A stretch of the entries below is to be set down exactly, running from the line with "focal_35mm: 60" through the line with "exposure_s: 1/71", both included, and no other line.

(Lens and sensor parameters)

[Start of Attachment]

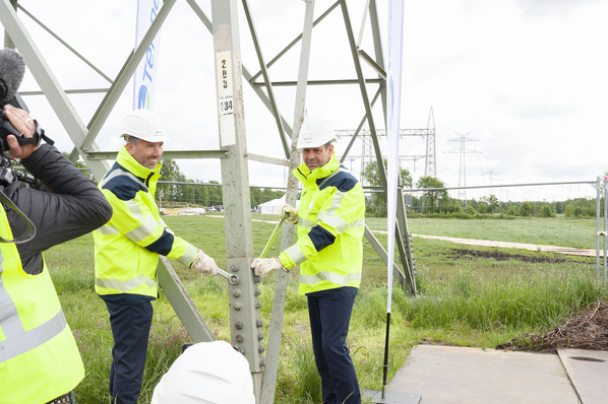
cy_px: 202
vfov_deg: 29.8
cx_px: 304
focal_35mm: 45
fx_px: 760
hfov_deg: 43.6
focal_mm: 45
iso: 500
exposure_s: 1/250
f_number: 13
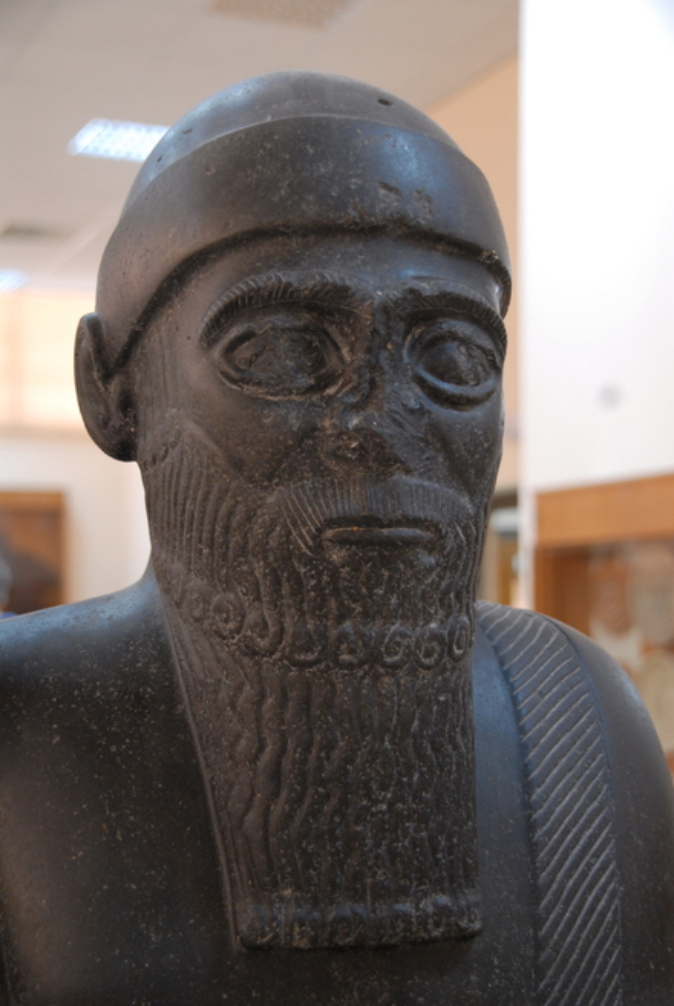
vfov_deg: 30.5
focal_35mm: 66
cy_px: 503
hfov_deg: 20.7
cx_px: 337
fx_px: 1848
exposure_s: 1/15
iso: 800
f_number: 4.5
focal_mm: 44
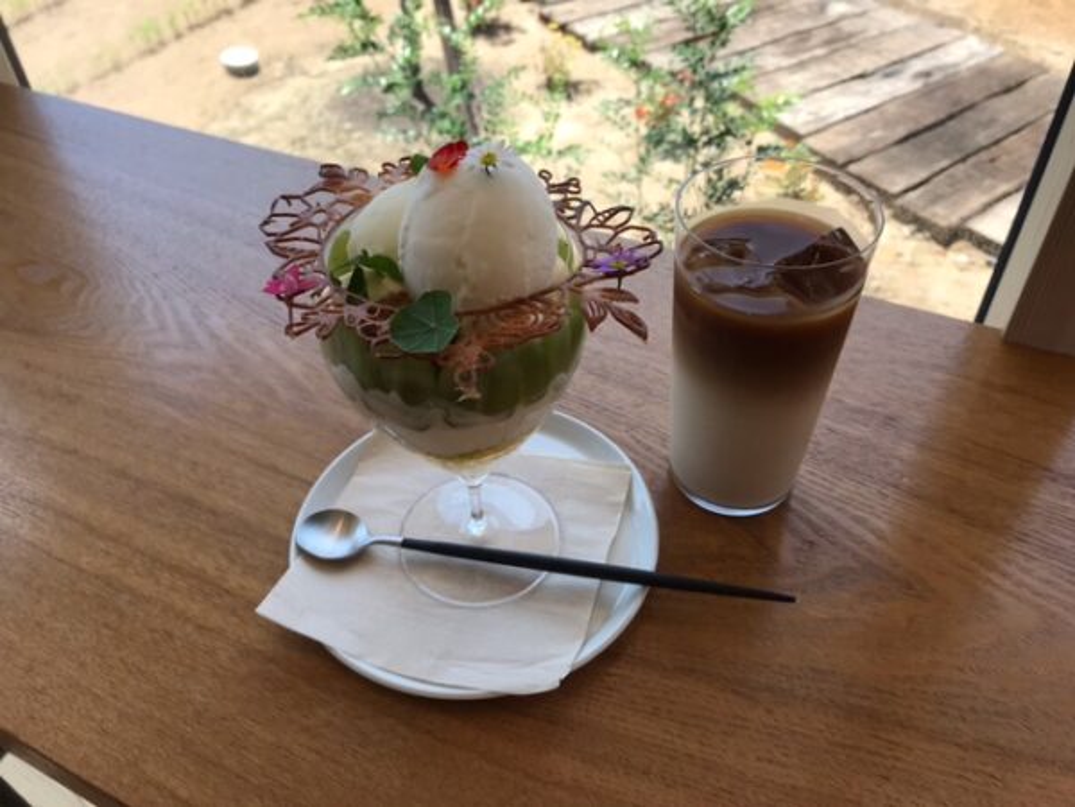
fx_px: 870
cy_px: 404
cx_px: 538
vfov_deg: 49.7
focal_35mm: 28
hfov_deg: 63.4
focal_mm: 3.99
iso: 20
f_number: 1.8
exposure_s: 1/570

[End of Attachment]
[Start of Attachment]

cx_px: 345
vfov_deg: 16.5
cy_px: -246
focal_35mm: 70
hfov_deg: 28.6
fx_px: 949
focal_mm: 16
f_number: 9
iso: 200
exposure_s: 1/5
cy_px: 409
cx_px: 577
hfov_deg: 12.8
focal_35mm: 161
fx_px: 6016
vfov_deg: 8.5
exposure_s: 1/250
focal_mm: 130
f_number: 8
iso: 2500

[End of Attachment]
[Start of Attachment]

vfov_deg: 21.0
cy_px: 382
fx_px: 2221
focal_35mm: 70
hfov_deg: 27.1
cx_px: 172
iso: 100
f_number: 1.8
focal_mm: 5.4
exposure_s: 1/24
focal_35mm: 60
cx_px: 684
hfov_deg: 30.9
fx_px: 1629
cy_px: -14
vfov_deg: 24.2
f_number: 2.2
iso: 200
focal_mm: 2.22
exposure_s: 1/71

[End of Attachment]

EXERCISE RESPONSE:
focal_35mm: 60
cx_px: 684
hfov_deg: 30.9
fx_px: 1629
cy_px: -14
vfov_deg: 24.2
f_number: 2.2
iso: 200
focal_mm: 2.22
exposure_s: 1/71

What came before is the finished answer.